For now, though, these findings represent real progress. Researchers have been trying to develop drugs like this for decades, and most attempts failed because they caused problems in other parts of the body. This version stayed where it should, worked as intended, and didn’t cause serious side effects. That’s a major step forward for scientists, and reason for optimism among people whose abnormally high blood fats put them at risk despite taking statins.
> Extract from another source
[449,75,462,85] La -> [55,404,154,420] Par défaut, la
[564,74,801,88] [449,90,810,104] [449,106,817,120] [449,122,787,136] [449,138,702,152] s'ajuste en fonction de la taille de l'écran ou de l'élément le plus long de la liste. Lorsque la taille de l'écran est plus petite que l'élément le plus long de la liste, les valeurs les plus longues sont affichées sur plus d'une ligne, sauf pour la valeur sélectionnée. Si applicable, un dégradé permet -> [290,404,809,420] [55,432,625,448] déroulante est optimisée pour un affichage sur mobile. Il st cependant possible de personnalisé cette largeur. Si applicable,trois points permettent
Disclaimer: This article discusses early-stage research on an experimental drug that has not been approved for medical use. The findings are from a small, short-term phase 1 trial in healthy volunteers and do not prove the drug is safe or effective for treating disease. Readers should not change their medications or treatment plans based on this information. Always consult with a healthcare provider before making any decisions about medical treatment.
Paper Summary
Limitations
The phase 1 trial was conducted in healthy volunteers with relatively normal baseline lipid levels, limiting the ability to fully assess the drug’s potential in people with severe dyslipidemia. The study duration was only 14 days, providing no information about long-term efficacy or safety. The small sample sizes in each dose group (8 active and 2 placebo per cohort) limited statistical power for detecting modest effects or uncommon side effects. The study did not assess cardiovascular outcomes or determine whether lipid reductions translate to reduced heart attack and stroke risk. The trial was conducted at a single site in New Zealand with limited ethnic diversity, and results may not generalize to other populations.
Funding and Disclosures
This research was supported by OrsoBio (Menlo Park, CA), the employer of several study authors. Additional support came from the École Polytechnique Fédérale de Lausanne, National Institutes of Health grants, the Japan Agency for Medical Research and Development, and other Japanese funding sources. Multiple authors are employed by or serve as advisors to OrsoBio, and one author is employed by WM Therapeutics. The pharmaceutical company relationship raises potential for bias in study design, interpretation, and reporting of results, though the independent academic collaborators and publication in a peer-reviewed journal provide some mitigation of these concerns.
Publication Details
Xiaoxu Li, Giorgia Benegiamo, Archana Vijayakumar, Natalie Sroda, Masaki Kimura, Ryan S. Huss, Steve Weng, Eisuke Murakami, Brian J. Kirby, Giacomo V. G. von Alvensleben, Claus Kremoser, Edward J. Gane, Takanori Takebe, Robert P. Myers, G. Mani Subramanian, and Johan Auwerx. “An oral, liver-restricted LXR inverse agonist for dyslipidemia: preclinical development and phase 1 trial.” Published January 16, 2026 in Nature Medicine. DOI: 10.1038/s41591-025-04169-6. The study was conducted from July 27, 2022, to June 18, 2023, at Auckland Clinical Research in New Zealand and registered at ClinicalTrials.gov (NCT05483998). Authors represent institutions including École Polytechnique Fédérale de Lausanne (Switzerland), OrsoBio (United States), Cincinnati Children’s Hospital Medical Center (United States), WM Therapeutics (Germany), University of Auckland (New Zealand), and Osaka University (Japan).